Much of the drop in borrowing is likely due to slightly lower enrollment, and less borrowing by students at for-profit schools. Some 20.3 million students were enrolled at America's colleges and universities last autumn, fewer than in previous years, according to Education Department estimates. In 2010, enrollment stood at more than 21 million students.

Borrowing by for-profit students is down from $10.1 billion last year, to $8.6 billion, according to figures through March.

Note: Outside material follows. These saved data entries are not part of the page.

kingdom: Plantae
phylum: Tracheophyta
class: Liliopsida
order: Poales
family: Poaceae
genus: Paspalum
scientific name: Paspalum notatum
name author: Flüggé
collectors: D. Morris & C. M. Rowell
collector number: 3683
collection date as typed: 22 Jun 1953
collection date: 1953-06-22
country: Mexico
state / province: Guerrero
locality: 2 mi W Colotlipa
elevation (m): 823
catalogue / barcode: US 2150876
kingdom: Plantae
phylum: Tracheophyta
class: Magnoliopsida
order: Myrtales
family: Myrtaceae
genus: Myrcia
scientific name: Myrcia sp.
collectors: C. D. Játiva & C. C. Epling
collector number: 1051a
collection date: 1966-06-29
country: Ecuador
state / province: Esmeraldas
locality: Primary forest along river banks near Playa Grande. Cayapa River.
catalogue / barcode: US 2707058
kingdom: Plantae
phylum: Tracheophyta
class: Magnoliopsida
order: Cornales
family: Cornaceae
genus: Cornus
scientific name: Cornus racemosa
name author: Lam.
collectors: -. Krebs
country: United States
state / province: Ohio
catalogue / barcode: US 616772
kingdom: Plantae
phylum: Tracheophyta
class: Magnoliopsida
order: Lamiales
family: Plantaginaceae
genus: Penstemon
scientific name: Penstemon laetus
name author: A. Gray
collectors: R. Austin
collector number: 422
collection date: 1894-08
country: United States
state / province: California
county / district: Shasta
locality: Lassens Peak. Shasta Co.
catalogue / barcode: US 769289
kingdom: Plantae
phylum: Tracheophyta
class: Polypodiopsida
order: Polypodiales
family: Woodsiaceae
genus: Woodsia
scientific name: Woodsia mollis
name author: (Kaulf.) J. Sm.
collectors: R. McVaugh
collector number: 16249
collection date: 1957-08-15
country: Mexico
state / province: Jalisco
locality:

State and federal regulators have sued large for-profit college chains in recent years for allegedly misleading students -- one of them, Corinthian Colleges Inc., filed for bankruptcy -- and the Obama administration recently finalized rules that attempt to cut off federal student aid to dodgy career programs.

Over the last decade, $1 of every $5 in new federal student loans went to for-profit schools, according to the HuffPost analysis.

Of the $861 billion in new loans given to students over the last decade, for-profit college students received $171.4 billion, the data show. Both figures exclude the final quarter of the 2014-15 academic year that ended in June. The high came in the 2009-10 academic year, when about $1 of every $4 in new loans, or $24.5 billion, went to students at for-profit colleges.

Students at public schools took out $389.3 billion in new loans, or 45.2 percent of the total. Students at nonprofit colleges received $292 billion in new loans, or 33.9 percent of the total over the last 10 years. Foreign schools were responsible for $8.3 billion in new borrowing.

Over the last five years, two-thirds of the new debt went to undergraduate students and their parents. One-third, or $166.5 billion, went to students at graduate schools.

CORRECTION: An earlier version of this post referred to amounts of at least $100 billion as nine-digit numbers. They are actually 12 digits.